Bad News Travels Well ꟷ Incentives for Candidates to Go Negative on Twitter

Comparative Politics
 
Media
 
Populism
 
Campaign
 
Candidate
 
Social Media
 
Communication
 
Big Data
 
Presenter
Samuel David Mueller
Universität Mannheim
Authors
Marius Sältzer
Universität Mannheim
Samuel David Mueller
Universität Mannheim

Abstract
Does Twitter campaigning incentivize negativity? Since the 2016 US presidential election, Twitter has risen to prominence and notoriety as a medium of uncivility and personal attack. A great deal of the debate is related to selective exposure and so called echo chambers, in which consumers self-select into ideologically homogeneous communities. Empirical findings remain mixed and while this demand argument has gained great attention, the supply side is just as important.

We argue that the logic of Twitter attention interacts with audience effects and incentivizes negative tone. Following the mediatization literature politicians adapt to the medium by changing their tone depending on the feedback they receive.
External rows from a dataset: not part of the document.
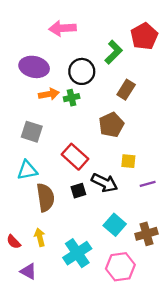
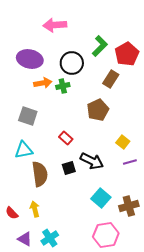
red pentagon: (144, 36) -> (127, 54), moved
red rectangle: (75, 157) -> (66, 138), size x0.6
yellow square: (128, 161) -> (123, 142), moved, turned 32
cyan cross: (77, 253) -> (50, 238), moved, size x0.7

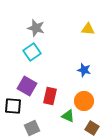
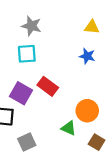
cyan square: (32, 52) -> (27, 54), turned 30
blue star: (84, 70) -> (87, 56), moved
red rectangle: (50, 96) -> (48, 86), moved, turned -66

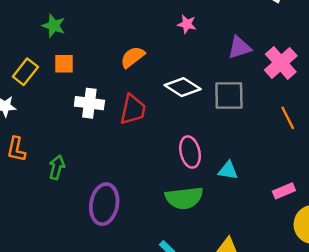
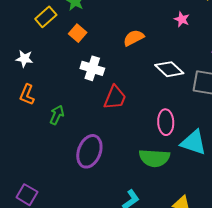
orange square: (64, 64) -> (78, 33), turned 30
yellow rectangle: (25, 72) -> (46, 17), moved
red trapezoid: (133, 109) -> (115, 98), moved
cyan triangle: (228, 170) -> (194, 142), size x1.6

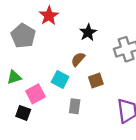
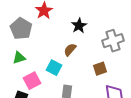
green triangle: (14, 77) -> (19, 58), moved
brown square: (96, 81) -> (100, 69), moved

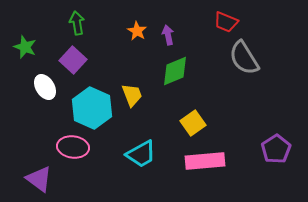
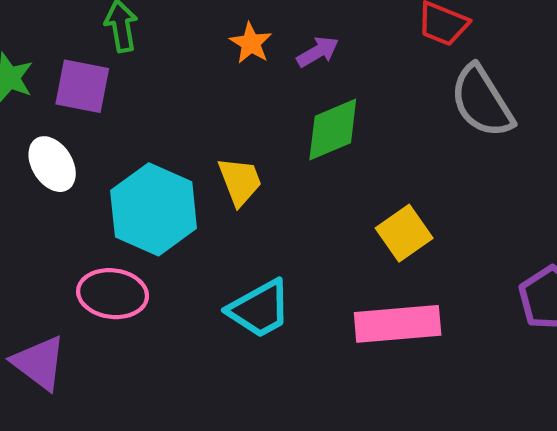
purple arrow: (168, 35) -> (318, 52), turned 72
purple square: (73, 60) -> (82, 86), moved, turned -32
yellow square: (193, 123) -> (404, 233), moved

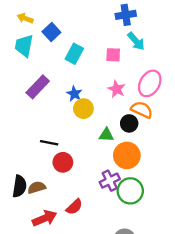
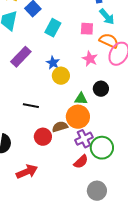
orange semicircle: (142, 110) -> (109, 41), moved
orange circle: (127, 155) -> (78, 117), moved
red circle: (63, 162) -> (43, 137), moved
brown semicircle: (37, 187) -> (60, 127), moved
red semicircle: (74, 207) -> (81, 162), moved

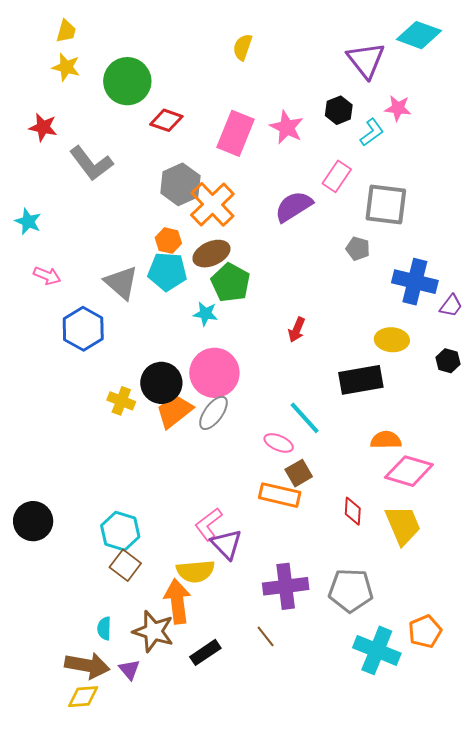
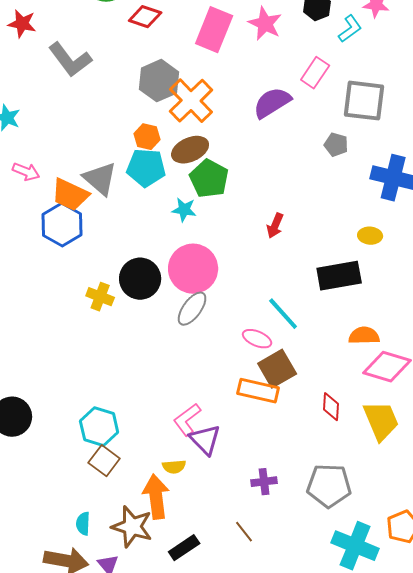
yellow ellipse: (392, 340) -> (370, 236), size x0.7
orange trapezoid: (174, 411) -> (70, 195), moved, turned -117
brown square: (299, 473) -> (277, 369), size x1.4
yellow semicircle: (195, 571) -> (174, 467), size x0.6
purple cross: (286, 586) -> (264, 482), size x0.6

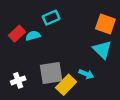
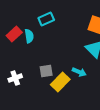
cyan semicircle: (33, 36) -> (29, 36), turned 96
gray square: (51, 73) -> (46, 71), size x0.6

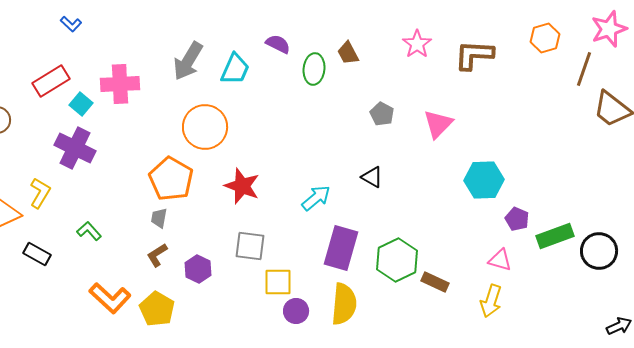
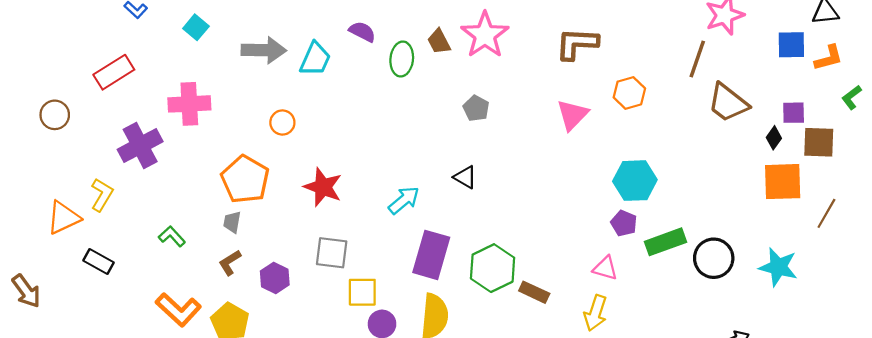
orange hexagon: (545, 38) -> (629, 93), moved
pink star: (417, 44) -> (485, 35), moved, size x1.5
gray arrow: (188, 61) -> (264, 50), turned -120
pink cross: (120, 84) -> (189, 104), moved
cyan square: (81, 104) -> (196, 27), moved
pink triangle: (438, 124) -> (572, 115), moved
orange circle: (205, 127) -> (282, 123), size x0.5
purple cross: (75, 148) -> (140, 145), turned 36
cyan hexagon: (484, 180) -> (635, 181), moved
green L-shape: (89, 231) -> (172, 236), moved

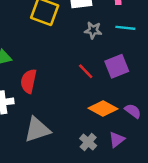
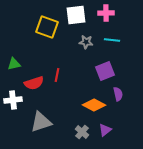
red line: (86, 71) -> (57, 75), moved, turned 56
red semicircle: (29, 81) -> (34, 83), turned -120
purple semicircle: (133, 111) -> (118, 94), moved, turned 40

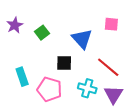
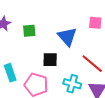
green square: (42, 33) -> (29, 31), turned 32

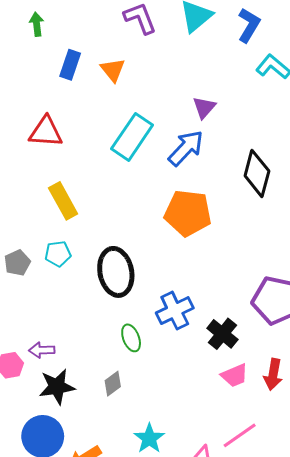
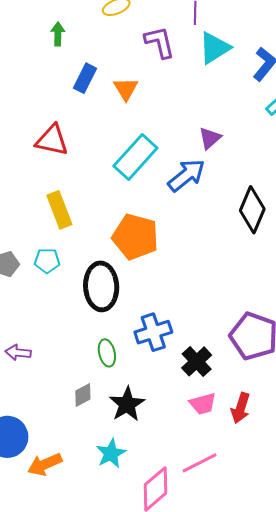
orange pentagon: (188, 213) -> (135, 237), moved
black star: (57, 387) -> (127, 404), moved, turned -30

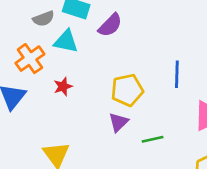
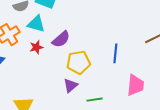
purple semicircle: (110, 25) -> (61, 39), moved
red star: (63, 87) -> (36, 47), moved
Following the echo chamber literature we argue that this mediatization effect is conditional on the follower structure.

Previous research shows that more emotional and negative tone leads to more
likes and retweets, increasing visibility for other users and journalists.
This feedback is directly observable for politicians: they know which Tweet got a lot of attention. Since candidates aim to get the attention of potential voters in the broader public, they are incentivized to increase reach by going negative.

These incentives vary between politicians and parties and interact with audience structure. On Twitter, candidates have self-selected followers who receive their messages regularly. For less known candidates with little media attention, followership functions like an amplifier and political audience at the same time. The smaller the audience, the stronger is the incentive to go negative.

While ideologically homogeneous followers send clear signals about the tone demanded, mixed followerships send mixed signals. This makes candidates with heterogeneous followers cautious and refraining from extreme language. The more ideologically heterogeneous the followership, the weaker is the incentive to got negative.


We test these hypotheses on a new data set of Twitter activity of candidates on three levels of elections in which German political parties compete: state, federal and (as soon as complete) European. We measure the tweet success depending on polarity, applying dictionary as well as machine learning based sentiment analysis. We find that tweets with strong emotionality are more likely to be liked which can serve as a feedback to politicians. We also find that retweets of negative tweets are more likely, creating positive feedback for negativity, criticism and polarization. To test the effect of the audience, we estimate ideal point distribution of candidates' followers using item response models of follower-friends relationships. We find that smaller, ideologically more homogeneous and extreme followerships are more likely to react to negative tone, creating even stronger incentives for candidates speaking to 'echo chambers'.